Wie schon der erste Teil überzeugt auch „Kapitel 2: Stromabwärts“ technisch auf ganzer Linie. Die Produktion ist auf höchstem Niveau und hat, obwohl das visuelle Element fehlt, Kinoqualität. Die orchestrale Musik umrahmt die Folge und wird mehrere Minuten ausgespielt, ohne hastig ausgeblendet zu werden. Zwischendurch dient sie dann zur Untermalung, drängt sich er aber nie in den Vordergrund, sondern verstärkt vielmehr die einzelnen Szenen. In gleicher Weise verhält es sich mit den Soundeffekten, die nicht übermäßig stark eingesetzt werden, nur dann, wenn es der Stimmung zuträglich ist. Das leise Plätschern des Wassers, das Knarren des Holzes und das Pfeifen des Windes lassen durch die Boxen hindurch das Bild der Landschaft und der auf Palisaden errichten Flussstadt entstehen. Die Sprecher gehören allesamt der ersten Liga an und schaffen es, ihre Stimmen gekonnt einzusetzen, so dass man sich die Figuren plastisch und mit ihren Ecken und Kanten vorstellen kann. Jürgen Kluckert als Tebald Glück, der mehr verbirgt, als er offenbart, Timmo Niesner als Gaston, der überzeugend den jugendlichen, ins Abenteuer hineingeschlitterten Helden spielt (ein Vergleich zu Frodo, den er ebenfalls im Deutschen spricht, ist aber stets unumgänglich) und Knorpelgnom Po, den Volker Sassenberg persönlich gibt und dabei hörbar Spaß hat, sind nur einige Beispiele. Heinz Ostermann, der mit seiner Stimme kraftvoll durch das Hörspiel führt und aufgrund seiner vieler Passagen als außenstehender Erzähler die Geschichte mit der nötigen epischen Distanz herüberbringt, so als handle es sich um die wahre Erzählung einer lange zurückliegenden Geschichte, hält schließlich „Abseits der Wege“ gekonnt zusammen.

_Bewertung_

Auch das zweite Kapitel von „Abseits der Wege“ ist ein gelungenes Fantasy-Hörspiel geworden. Im Gegensatz zum ersten Teil ist die Handlung deutlich weniger komplex und spielt sich weitgehend in der Stadt Flusskreuz ab.
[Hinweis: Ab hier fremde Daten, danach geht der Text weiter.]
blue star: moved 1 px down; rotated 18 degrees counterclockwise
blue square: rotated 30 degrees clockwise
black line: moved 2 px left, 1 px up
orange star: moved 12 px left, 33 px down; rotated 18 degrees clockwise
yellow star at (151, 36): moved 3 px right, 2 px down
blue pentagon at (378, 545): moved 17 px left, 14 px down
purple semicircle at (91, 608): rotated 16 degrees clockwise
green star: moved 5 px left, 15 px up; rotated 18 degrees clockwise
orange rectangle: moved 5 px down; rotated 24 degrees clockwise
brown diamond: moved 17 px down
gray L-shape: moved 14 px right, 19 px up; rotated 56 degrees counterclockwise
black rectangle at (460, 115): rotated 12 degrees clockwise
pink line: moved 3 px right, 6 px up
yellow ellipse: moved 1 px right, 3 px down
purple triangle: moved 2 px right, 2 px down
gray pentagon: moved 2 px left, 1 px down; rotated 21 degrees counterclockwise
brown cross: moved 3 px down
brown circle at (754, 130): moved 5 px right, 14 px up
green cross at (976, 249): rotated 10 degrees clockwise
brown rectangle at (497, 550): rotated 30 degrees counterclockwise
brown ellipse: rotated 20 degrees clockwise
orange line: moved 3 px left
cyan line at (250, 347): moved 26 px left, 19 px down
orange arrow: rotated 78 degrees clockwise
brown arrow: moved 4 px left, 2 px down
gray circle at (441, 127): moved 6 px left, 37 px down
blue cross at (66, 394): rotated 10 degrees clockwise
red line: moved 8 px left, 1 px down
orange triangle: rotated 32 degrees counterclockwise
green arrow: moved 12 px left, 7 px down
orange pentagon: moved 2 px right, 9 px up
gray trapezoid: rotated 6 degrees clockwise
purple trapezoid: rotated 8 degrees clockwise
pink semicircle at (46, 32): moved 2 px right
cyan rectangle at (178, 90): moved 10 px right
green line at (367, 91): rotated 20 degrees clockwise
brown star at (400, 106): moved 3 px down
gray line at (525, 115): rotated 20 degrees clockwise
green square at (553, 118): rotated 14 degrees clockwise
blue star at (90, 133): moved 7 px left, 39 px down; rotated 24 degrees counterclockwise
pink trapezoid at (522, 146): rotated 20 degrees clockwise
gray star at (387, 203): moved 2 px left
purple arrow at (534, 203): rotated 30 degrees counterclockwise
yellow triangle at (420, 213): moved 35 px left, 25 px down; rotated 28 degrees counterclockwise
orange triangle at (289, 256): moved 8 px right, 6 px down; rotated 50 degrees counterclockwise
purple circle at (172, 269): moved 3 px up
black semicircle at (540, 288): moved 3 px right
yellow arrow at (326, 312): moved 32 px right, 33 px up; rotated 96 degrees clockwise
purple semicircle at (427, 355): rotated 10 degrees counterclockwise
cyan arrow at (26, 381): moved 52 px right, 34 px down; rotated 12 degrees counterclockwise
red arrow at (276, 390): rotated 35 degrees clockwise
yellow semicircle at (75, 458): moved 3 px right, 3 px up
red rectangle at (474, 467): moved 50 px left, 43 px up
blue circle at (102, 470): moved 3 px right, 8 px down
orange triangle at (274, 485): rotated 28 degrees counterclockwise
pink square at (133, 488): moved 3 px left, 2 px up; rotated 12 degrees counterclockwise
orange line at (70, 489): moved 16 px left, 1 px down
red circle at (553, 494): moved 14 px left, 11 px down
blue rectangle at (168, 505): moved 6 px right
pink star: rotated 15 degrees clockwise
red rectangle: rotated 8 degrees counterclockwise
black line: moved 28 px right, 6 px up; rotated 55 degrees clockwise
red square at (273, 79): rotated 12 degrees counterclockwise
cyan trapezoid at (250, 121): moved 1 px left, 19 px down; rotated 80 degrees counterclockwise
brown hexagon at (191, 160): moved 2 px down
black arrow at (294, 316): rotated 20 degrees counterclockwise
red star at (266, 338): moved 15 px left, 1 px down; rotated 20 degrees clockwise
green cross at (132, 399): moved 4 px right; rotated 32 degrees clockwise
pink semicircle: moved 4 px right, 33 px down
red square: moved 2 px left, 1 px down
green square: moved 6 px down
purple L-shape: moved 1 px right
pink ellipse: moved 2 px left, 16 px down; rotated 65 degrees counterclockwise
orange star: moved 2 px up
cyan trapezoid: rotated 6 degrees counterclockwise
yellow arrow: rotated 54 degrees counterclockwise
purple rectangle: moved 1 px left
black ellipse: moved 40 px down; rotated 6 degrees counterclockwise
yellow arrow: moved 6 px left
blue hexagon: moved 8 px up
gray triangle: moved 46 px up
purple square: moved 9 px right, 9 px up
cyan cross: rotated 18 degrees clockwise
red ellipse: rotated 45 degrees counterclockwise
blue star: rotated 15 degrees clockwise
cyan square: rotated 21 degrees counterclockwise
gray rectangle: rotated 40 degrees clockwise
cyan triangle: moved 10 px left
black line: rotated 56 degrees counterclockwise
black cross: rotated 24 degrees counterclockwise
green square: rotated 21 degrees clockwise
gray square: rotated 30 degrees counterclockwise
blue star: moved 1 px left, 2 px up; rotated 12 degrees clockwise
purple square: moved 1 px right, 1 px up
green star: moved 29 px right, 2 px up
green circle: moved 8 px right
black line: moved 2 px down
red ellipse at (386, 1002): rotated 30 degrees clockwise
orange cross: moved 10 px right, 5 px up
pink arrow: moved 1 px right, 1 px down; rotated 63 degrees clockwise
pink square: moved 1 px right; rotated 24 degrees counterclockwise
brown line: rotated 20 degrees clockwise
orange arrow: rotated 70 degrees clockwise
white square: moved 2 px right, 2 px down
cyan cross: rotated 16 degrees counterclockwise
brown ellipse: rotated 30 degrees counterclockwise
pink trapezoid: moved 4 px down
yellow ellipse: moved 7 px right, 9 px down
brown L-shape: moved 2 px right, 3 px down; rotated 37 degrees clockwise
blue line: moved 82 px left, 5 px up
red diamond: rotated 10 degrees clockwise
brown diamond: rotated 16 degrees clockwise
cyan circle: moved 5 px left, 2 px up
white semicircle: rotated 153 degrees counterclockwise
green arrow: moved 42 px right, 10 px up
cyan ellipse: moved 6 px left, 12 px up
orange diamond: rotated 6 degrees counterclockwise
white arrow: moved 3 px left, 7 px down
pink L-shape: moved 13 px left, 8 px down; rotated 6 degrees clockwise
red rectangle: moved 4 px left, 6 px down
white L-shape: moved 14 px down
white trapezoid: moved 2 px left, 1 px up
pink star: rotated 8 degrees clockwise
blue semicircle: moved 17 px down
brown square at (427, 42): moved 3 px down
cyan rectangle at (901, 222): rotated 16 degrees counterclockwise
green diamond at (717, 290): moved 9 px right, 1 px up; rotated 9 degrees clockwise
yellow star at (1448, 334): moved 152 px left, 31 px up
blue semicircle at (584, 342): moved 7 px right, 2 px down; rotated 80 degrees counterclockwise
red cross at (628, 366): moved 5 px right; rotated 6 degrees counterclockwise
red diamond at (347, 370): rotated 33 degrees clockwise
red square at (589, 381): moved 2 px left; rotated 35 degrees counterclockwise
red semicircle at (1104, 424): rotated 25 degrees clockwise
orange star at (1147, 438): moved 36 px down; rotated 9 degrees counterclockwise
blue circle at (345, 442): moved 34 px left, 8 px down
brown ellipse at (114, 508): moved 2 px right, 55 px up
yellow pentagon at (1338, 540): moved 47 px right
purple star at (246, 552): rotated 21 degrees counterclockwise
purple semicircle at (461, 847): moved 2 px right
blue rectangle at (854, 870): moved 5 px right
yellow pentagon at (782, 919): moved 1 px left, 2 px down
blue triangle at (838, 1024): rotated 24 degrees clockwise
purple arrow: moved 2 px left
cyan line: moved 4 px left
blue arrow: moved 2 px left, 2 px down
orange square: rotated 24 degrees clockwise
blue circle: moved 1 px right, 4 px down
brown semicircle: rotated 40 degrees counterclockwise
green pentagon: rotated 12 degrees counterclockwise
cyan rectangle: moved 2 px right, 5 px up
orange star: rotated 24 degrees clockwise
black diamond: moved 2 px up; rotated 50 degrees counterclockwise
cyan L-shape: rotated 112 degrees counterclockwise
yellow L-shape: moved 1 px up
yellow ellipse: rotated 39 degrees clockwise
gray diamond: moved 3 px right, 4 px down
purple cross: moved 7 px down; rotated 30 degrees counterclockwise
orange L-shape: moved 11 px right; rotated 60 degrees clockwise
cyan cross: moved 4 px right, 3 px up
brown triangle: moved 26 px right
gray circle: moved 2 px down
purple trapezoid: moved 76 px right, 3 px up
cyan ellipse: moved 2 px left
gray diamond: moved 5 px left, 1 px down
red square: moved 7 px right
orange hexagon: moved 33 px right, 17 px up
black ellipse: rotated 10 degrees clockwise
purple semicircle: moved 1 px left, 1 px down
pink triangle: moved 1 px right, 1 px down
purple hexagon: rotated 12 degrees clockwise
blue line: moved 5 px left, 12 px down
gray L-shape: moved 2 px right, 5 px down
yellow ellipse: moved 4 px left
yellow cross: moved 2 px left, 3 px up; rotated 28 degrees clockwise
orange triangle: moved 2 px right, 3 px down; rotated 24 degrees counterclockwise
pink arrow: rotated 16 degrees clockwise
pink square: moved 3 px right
Dadurch verliert der mystische Hauch, den die Serie am Anfang umgeben hat, etwas an Kraft, denn gerade das Geheimnisvolle hat den Reiz ausgemacht. Die Kritik, der Auftakt wäre viel zu verworren gewesen, mag berechtigt sein, doch im Vergleich zu „Stromabwärts“, wo vieles klarer wirkt und bereits erste Geheimnisse hinsichtlich der Bedeutung der Nebelchronisten oder auch des Welkenwerks offenbart werden, hat die Geschichte deutlich stärker begonnen. Was nicht heißt, dass „Stromabwärts“ nicht mehr überzeugen könne, denn weiterhin bleibt noch vieles im Verborgenen; vor allem die Rolle Gastons, der im Debüt in Berührung mit einem Splitter vom Welkenwerk gekommen ist, wird sich erst in den kommenden Folgen festigen. Der Pfad, der von den Gefährten eingeschlagen werden muss (und den Volker Sassenberg und sein Team für ihre Geschichte wählen), erscheint jedoch nun etwas klarer.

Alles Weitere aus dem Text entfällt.